How this maxim seems to work was demonstrated Tuesday, when Luttrell was invited to share his tidings with members of the Rotary Club of Memphis at the University Club, one week after his Memphis counterpart, Jim Strickland, had appeared. As was the case with Strickland, the county mayor was asked to deliver a non-political address, and, in keeping with the request, proceeded to deliver a nuts-and-bolts summary of his governmental situation.
He did so, and, unlike Strickland, was able to issue a series of optimistic financial forecasts.

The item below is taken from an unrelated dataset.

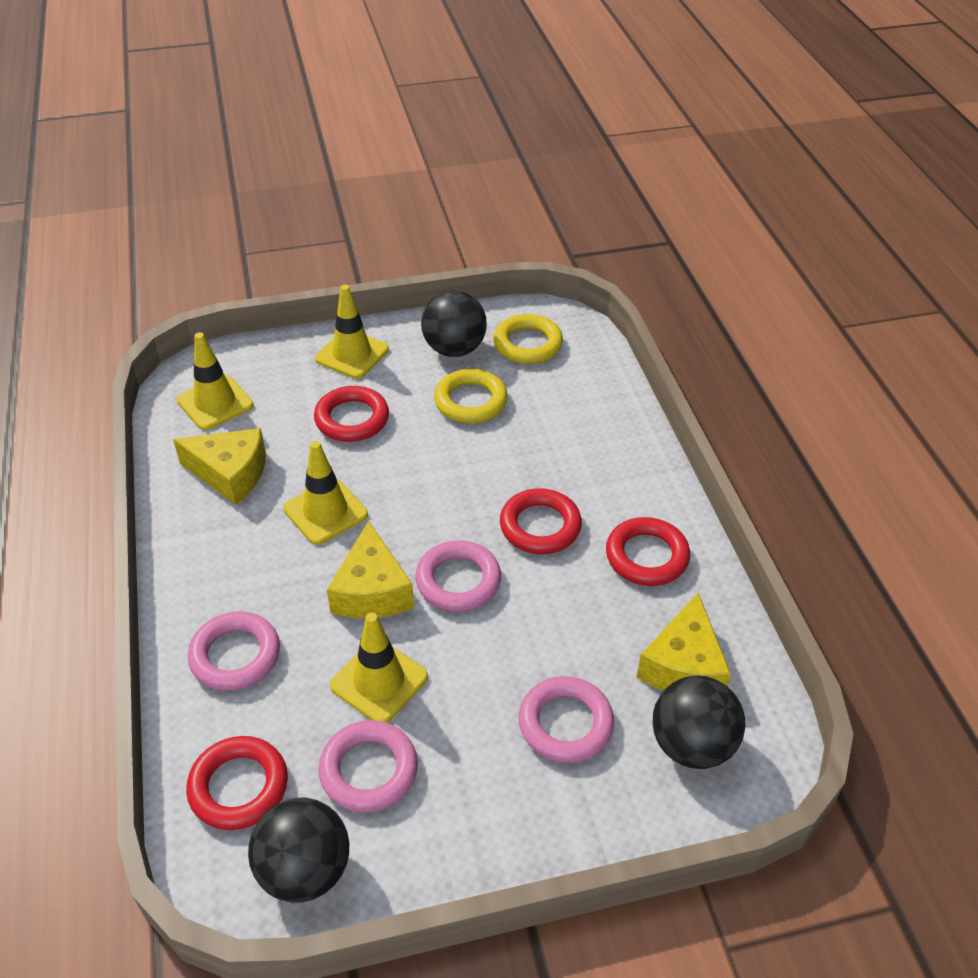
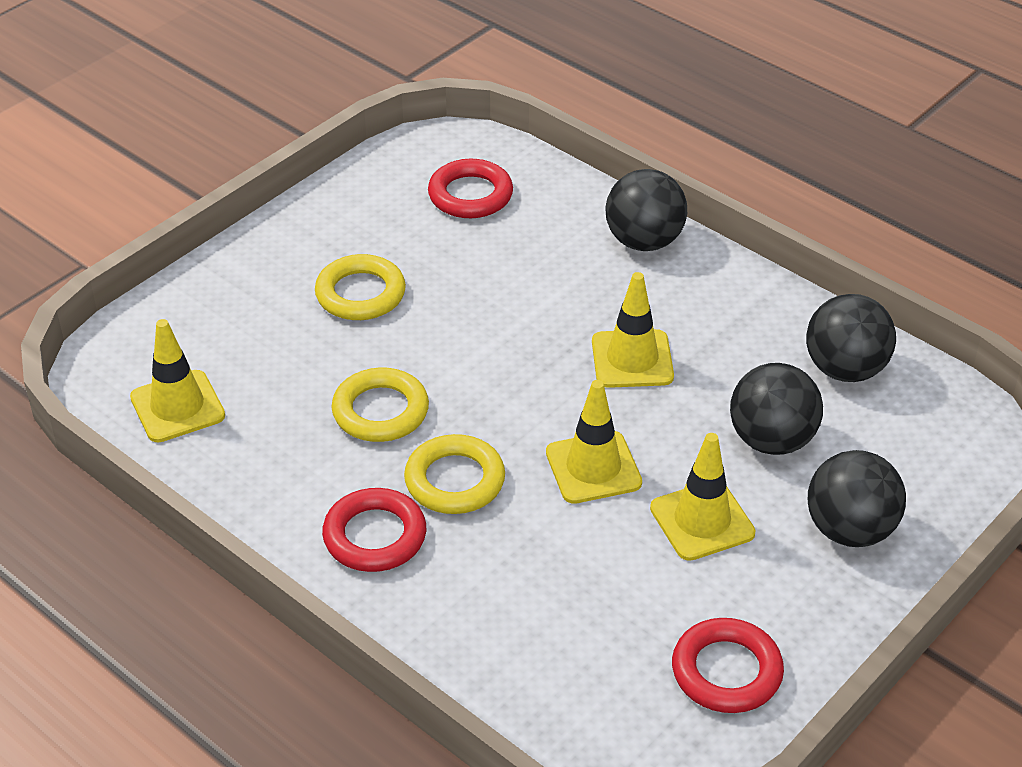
black ball: [248,798,349,902] [421,290,487,357] [653,676,745,769] = 3 -> [606,169,687,251] [730,363,823,455] [806,294,896,382] [808,450,906,547] = 4
pink ring: [188,611,280,691] [319,720,418,813] [415,540,501,612] [519,676,614,763] = 4 -> none = 0
red ring: [186,736,288,830] [314,386,389,442] [500,488,582,554] [606,517,690,586] = 4 -> [322,488,426,572] [428,159,513,218] [672,618,784,713] = 3
yellow cheese: [173,428,266,505] [327,521,414,619] [637,593,731,691] = 3 -> none = 0
yellow ring: [434,369,508,423] [493,314,563,364] = 2 -> [315,254,406,320] [331,368,429,442] [404,434,505,514] = 3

No looming deficits (something of a budget surplus, in fact), no prospect of a tax increase, and the good news that the Shelby County economy, after years of conteracting, had actually grown to the tune of one whole percentage point.

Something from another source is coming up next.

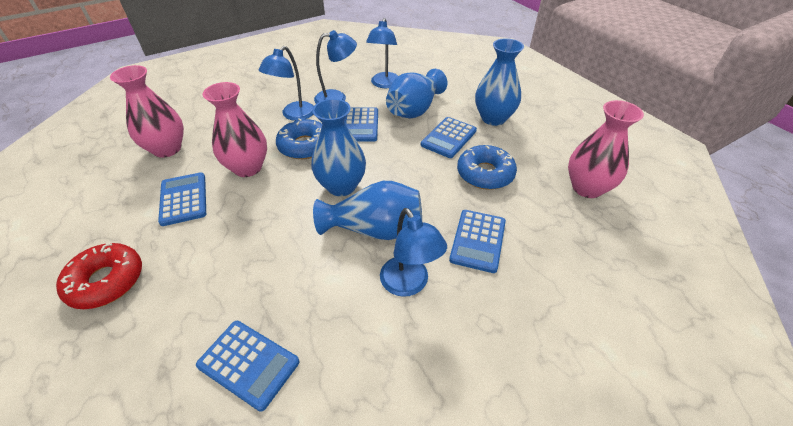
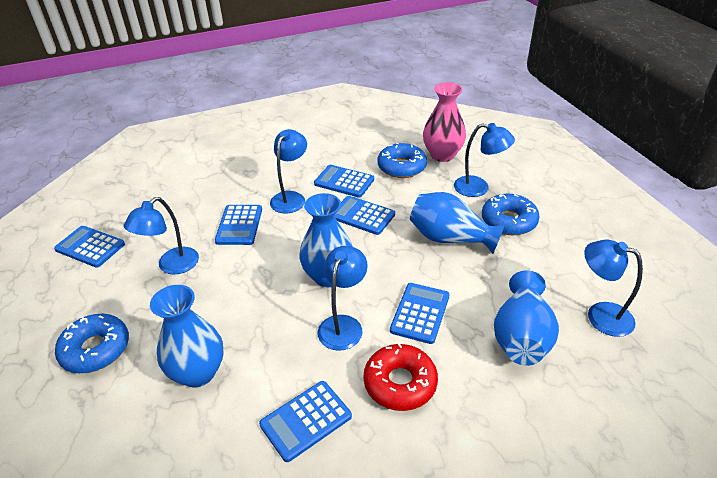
blue calculator: [158,172,206,226] [196,321,299,411] [344,107,378,142] [421,117,477,158] [449,210,506,273] = 5 -> [54,226,125,268] [215,205,262,245] [259,381,352,462] [314,165,374,198] [334,196,395,235] [390,283,449,344] = 6
blue donut: [276,118,323,159] [457,145,517,190] = 2 -> [55,314,129,373] [377,142,427,178] [482,194,540,235] = 3
blue lamp: [258,46,314,121] [314,30,357,104] [366,18,398,88] [380,208,447,297] = 4 -> [124,197,199,274] [270,129,307,214] [318,246,368,351] [454,123,515,197] [584,240,643,337] = 5
pink vase: [110,65,184,158] [202,82,267,177] [568,100,644,198] = 3 -> [423,82,466,162] = 1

It was only in the brief Q&A that followed Luttrell's remarks that he got a bona fide political question, and it was to the point: Why was he running?
The mayor seemed grateful for the opportunity to explain. First of all, he was term-limited as mayor, and he still maintained an urge to serve. Secondly, as a native of Crockett County and other points in the district, he was, he said, "the only one in the race who was deep roots" in both the urban and rural spheres. He had waited, he said, a month or so after incumbent Stephen Fincher announced he would not run again "to see who would step up" and decided it needed to be himself.

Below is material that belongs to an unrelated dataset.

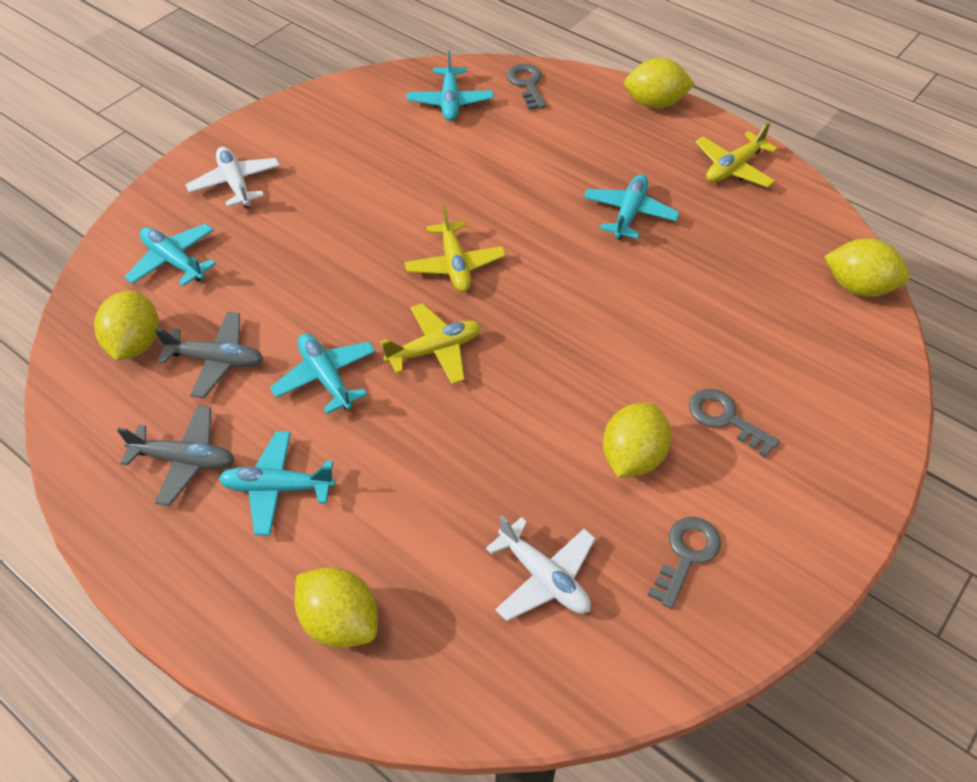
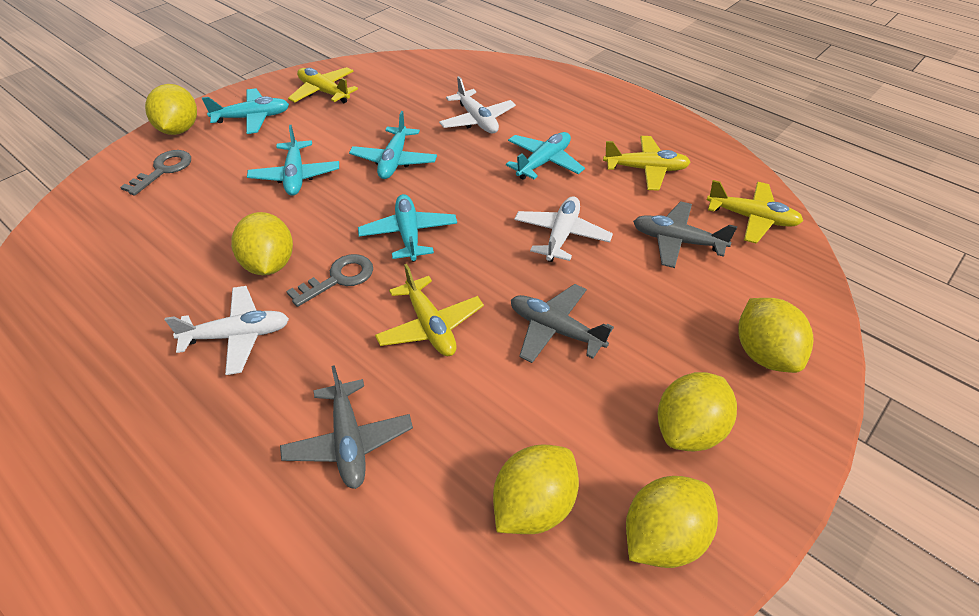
grey key: [507,64,547,110] [647,517,721,609] [689,389,780,457] = 3 -> [120,150,191,196] [286,254,373,307] = 2
grey plane: [117,405,235,506] [155,312,263,398] = 2 -> [280,365,413,489] [511,284,614,363] [633,201,737,268] = 3
white plane: [186,147,280,208] [486,515,596,621] = 2 -> [165,286,289,375] [439,76,516,133] [514,196,613,262] = 3
yellow lemon: [94,291,159,360] [295,567,378,648] [603,403,671,477] [624,58,695,109] [824,238,910,297] = 5 -> [145,84,197,135] [231,212,293,275] [493,444,579,534] [626,476,718,568] [658,372,737,452] [738,298,814,373] = 6
yellow plane: [380,303,481,384] [405,205,506,292] [696,122,778,187] = 3 -> [288,67,358,103] [375,264,484,356] [603,136,691,191] [707,180,803,244] = 4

Never was a collective "dis" delivered more gently.
• Meanwhile, David Kustoff, one of the four other major rival entries from Shelby County and the one, his supporters insist, who is the true rival to Luttrell for the affections of Shelby County Republicans in the 8th, promptly set out to nourish those roots with a three-day tour of the district.
The tour began Monday in Covington, continued to Somerville, and finally to Germantown, for an opening of the candidate's Poplar Avenue headquarters. Some 125 supporters and observers were on hand, as former Shelby County Mayor Jim Rout and Shelby County Commissioner Mark Billingsley took turns introducing Kustoff, a former U.S. Attorney for Shelby County.
Kustoff's tour continues on Tuesday, with stops in Jackson, Huntington, Camden, Paris, Dresden, and Alamo. On Wednesday, the candidate will be in Dyersburg, Tiptonville, Union City, Trenton, and Brownsville.